The active ingredient in life-enhancing (if constipation and geese are your problem) tonics prepared from these critters is called anthraquinone, or when sourced from Rhamnus purshiana (one of the buckthorns), also cascra sagrada.

Leopold Bloom, in Joyce's Ulysses, amuses himself with the efficacy of 'one tabloid of cascara sagrada' as he succeeds in his morning bowel movement on 13 June 1904. (Bloom is reading Mr Philip Beaufoy's column in the magazine Tit-Bits, which he subsequently uses to wipe himself clean.)

Cascara sagrada means sacred bark, a name given to this product by the Spanish arriving in America. It is the bark that is used as a laxative, and that bark contains anthraquinone. The fruit and honey are edible but also have a slight laxative quality.

The light yellow crystals of anthroquinone are also used in the manufacture of 'vat dyes', water-insoluble dyes renowned for their brightness and persistence. You'll find the same chemical in some pesticides and in the production of paper from pulp. Of botanical interest, athroquinone is used to treat seeds of other plants, to ward off various grain-eating birds. It also doubles more generally as a goose repellent.
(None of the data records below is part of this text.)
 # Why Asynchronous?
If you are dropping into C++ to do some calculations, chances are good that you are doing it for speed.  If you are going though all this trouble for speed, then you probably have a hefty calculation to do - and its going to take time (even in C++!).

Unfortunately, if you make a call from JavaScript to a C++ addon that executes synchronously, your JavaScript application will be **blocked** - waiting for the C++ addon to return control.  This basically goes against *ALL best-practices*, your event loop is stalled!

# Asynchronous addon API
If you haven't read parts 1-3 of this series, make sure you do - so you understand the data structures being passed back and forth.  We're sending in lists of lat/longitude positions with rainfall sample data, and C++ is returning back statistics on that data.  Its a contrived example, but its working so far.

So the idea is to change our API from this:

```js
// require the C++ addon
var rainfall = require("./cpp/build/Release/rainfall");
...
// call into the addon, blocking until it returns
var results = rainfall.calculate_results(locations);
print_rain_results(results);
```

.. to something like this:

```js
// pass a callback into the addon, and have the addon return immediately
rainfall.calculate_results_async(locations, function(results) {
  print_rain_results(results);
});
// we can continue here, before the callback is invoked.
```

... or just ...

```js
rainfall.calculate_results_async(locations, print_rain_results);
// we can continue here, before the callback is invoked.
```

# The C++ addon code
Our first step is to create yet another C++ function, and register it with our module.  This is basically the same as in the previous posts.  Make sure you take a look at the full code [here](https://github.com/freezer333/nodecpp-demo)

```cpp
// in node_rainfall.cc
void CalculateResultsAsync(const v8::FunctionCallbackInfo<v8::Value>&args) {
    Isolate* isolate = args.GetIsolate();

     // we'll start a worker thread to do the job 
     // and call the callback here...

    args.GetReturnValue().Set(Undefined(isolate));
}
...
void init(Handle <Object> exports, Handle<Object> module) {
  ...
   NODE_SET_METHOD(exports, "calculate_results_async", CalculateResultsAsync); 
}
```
Anthraquinone can be made soluble by adding reducing chemicals, such as sodium hydrodsulfite. You do this to get it absorbed by the cloth or seed coat before it becomes insoluble again and thereby stays put.

Apart from being insoluble in water, our yellow chemical of choice doesn't interfere with the germination of the seed, and deters but doesn't kill the birds. Birds vomit after eating seed coated in anthraquinone, but they survive to tell the tale. Interestingly, though, some sneaky birds will eat just a few seed - not enough to get sick - and then come back later for a few more.
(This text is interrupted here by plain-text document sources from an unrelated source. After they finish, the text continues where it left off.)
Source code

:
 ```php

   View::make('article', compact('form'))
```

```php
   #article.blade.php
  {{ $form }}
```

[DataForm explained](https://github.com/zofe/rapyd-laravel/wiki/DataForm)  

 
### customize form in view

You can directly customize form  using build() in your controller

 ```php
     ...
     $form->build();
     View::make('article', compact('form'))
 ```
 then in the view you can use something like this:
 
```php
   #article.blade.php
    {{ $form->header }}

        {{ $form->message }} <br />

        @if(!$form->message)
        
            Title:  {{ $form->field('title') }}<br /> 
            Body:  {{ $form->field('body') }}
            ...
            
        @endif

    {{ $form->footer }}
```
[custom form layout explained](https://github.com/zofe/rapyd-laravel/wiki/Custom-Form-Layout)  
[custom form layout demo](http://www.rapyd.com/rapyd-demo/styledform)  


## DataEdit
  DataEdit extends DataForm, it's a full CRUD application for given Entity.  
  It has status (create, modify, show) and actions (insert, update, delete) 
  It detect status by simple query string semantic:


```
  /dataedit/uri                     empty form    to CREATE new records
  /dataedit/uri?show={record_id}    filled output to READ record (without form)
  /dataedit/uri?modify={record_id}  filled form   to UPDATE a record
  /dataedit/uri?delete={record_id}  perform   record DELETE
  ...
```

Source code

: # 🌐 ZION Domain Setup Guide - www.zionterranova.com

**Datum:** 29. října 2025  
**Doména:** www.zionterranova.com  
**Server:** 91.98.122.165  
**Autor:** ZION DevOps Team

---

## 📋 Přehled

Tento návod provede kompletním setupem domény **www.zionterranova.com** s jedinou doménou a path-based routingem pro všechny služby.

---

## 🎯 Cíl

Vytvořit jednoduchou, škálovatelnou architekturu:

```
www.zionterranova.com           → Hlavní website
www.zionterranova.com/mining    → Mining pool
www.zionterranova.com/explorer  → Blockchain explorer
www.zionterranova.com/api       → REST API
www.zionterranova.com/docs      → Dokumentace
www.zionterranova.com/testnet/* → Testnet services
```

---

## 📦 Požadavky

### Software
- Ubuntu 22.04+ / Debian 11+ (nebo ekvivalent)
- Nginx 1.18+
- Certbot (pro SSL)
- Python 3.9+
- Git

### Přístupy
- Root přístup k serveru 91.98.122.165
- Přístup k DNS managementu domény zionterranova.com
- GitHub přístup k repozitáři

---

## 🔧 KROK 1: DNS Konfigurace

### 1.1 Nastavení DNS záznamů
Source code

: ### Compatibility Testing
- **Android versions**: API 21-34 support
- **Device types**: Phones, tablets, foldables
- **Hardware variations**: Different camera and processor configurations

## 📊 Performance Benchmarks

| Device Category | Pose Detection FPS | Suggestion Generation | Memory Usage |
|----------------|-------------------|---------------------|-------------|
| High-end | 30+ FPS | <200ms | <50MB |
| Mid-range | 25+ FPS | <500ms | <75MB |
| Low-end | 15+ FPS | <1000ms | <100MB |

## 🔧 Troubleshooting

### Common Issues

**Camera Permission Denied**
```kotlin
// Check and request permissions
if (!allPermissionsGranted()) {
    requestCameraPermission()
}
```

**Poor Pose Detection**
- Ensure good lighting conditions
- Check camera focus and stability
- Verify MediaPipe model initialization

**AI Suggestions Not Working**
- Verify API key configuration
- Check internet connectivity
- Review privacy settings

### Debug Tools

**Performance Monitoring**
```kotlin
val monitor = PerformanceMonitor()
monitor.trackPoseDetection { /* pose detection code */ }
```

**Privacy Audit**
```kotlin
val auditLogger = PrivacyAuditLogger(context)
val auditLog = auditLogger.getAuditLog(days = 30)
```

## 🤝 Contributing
Rhamnus purshiana is native to western North America and I can't find much record of it growing in Australia. It certainly doesn't appear on our Royal Botanic Gardens plant census. A Portland nursery quotes a description of this species as 'an alder crossed with a birch with a cherry thrown in'. Which is a bit what it looks like in this picture taken by Paul Schlichter, copied from Flora and Fauna Northwest (USA) site.


In the spirit of looking for obscure references to just about anything in Ulysses, I can find nothing else about laxatives or buckthorn (although a cad called Buck Mulligan does feature in the first chapter) and only one other reference to geese. Earlier in Ulysses, Stephen Dadalus imagines a drowned man and reflects that 'god becomes fish becomes man becomes banacle goose becomes featherbed mountain'. Make of that what you will - many have.
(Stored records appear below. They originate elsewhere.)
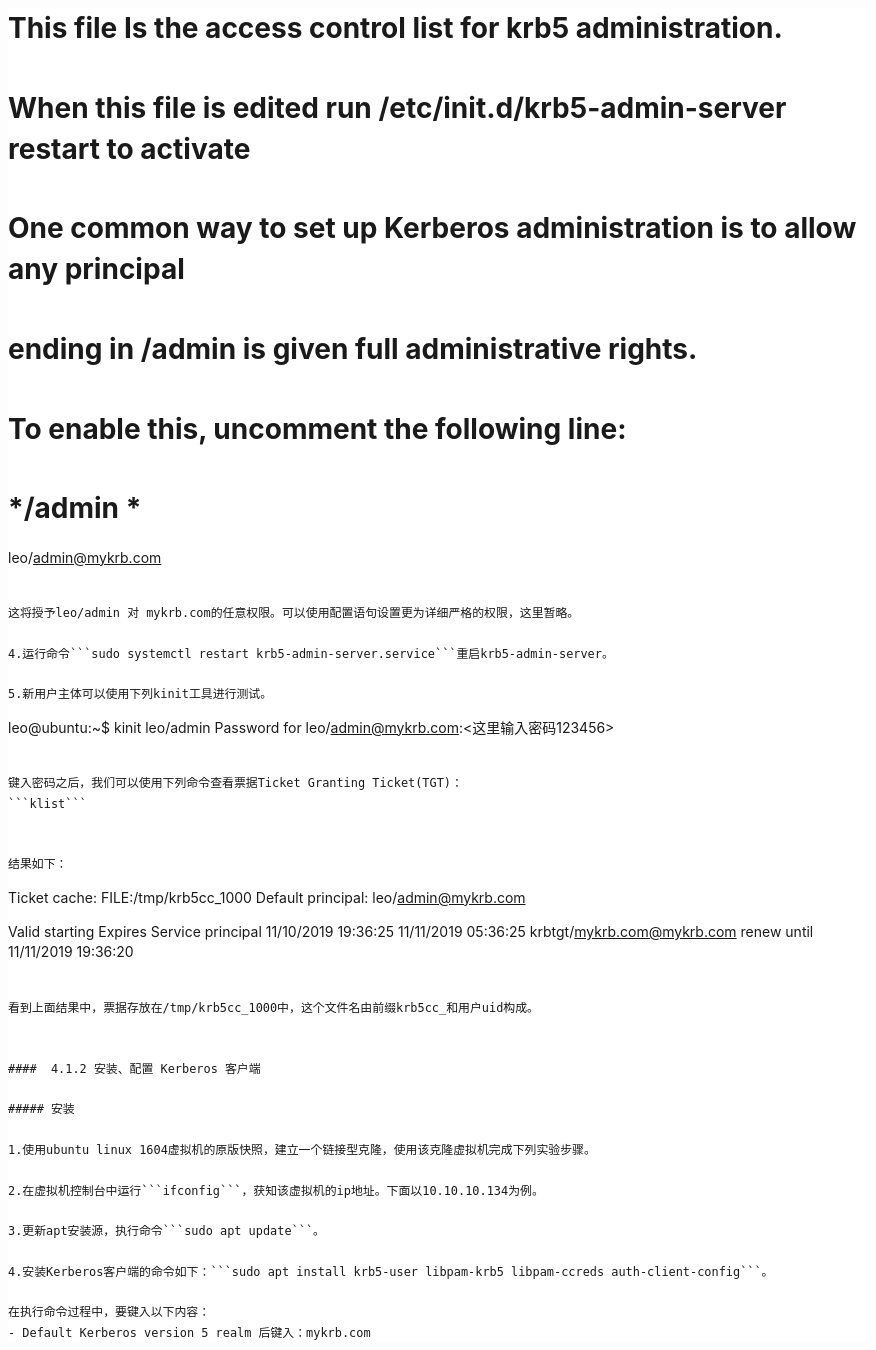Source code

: # This file Is the access control list for krb5 administration.
# When this file is edited run /etc/init.d/krb5-admin-server restart to activate
# One common way to set up Kerberos administration is to allow any principal
# ending in /admin  is given full administrative rights.
# To enable this, uncomment the following line:
# */admin *
leo/admin@mykrb.com

```

这将授予leo/admin 对 mykrb.com的任意权限。可以使用配置语句设置更为详细严格的权限，这里暂略。

4.运行命令```sudo systemctl restart krb5-admin-server.service```重启krb5-admin-server。

5.新用户主体可以使用下列kinit工具进行测试。

```
leo@ubuntu:~$ kinit leo/admin
Password for leo/admin@mykrb.com:<这里输入密码123456> 
```

键入密码之后，我们可以使用下列命令查看票据Ticket Granting Ticket(TGT)：
```klist```


结果如下：
```
Ticket cache: FILE:/tmp/krb5cc_1000
Default principal: leo/admin@mykrb.com

Valid starting       Expires              Service principal
11/10/2019 19:36:25  11/11/2019 05:36:25  krbtgt/mykrb.com@mykrb.com
	renew until 11/11/2019 19:36:20

```

看到上面结果中，票据存放在/tmp/krb5cc_1000中，这个文件名由前缀krb5cc_和用户uid构成。


####  4.1.2 安装、配置 Kerberos 客户端

##### 安装

1.使用ubuntu linux 1604虚拟机的原版快照，建立一个链接型克隆，使用该克隆虚拟机完成下列实验步骤。

2.在虚拟机控制台中运行```ifconfig```，获知该虚拟机的ip地址。下面以10.10.10.134为例。

3.更新apt安装源，执行命令```sudo apt update```。

4.安装Kerberos客户端的命令如下：```sudo apt install krb5-user libpam-krb5 libpam-ccreds auth-client-config```。

在执行命令过程中，要键入以下内容：
- Default Kerberos version 5 realm 后键入：mykrb.com
```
Images: The sketch of Leopold Bloom at the top of this post is by James Joyce, from Out of Print site.

*Occasional posts are called Plant Portraits (in brackets after the blog title and marked with an asterisk). These are usually about things other than, but including at least passing reference to, plants. Often they will be inspired by a book or something else in my cultural life. The idea is borrowed (very loosely and with due deference) from Milan Kundera's 'Novels, Existential Soundings', in his Encounters. These essays were as much, or more, about things other than the book being reviewed.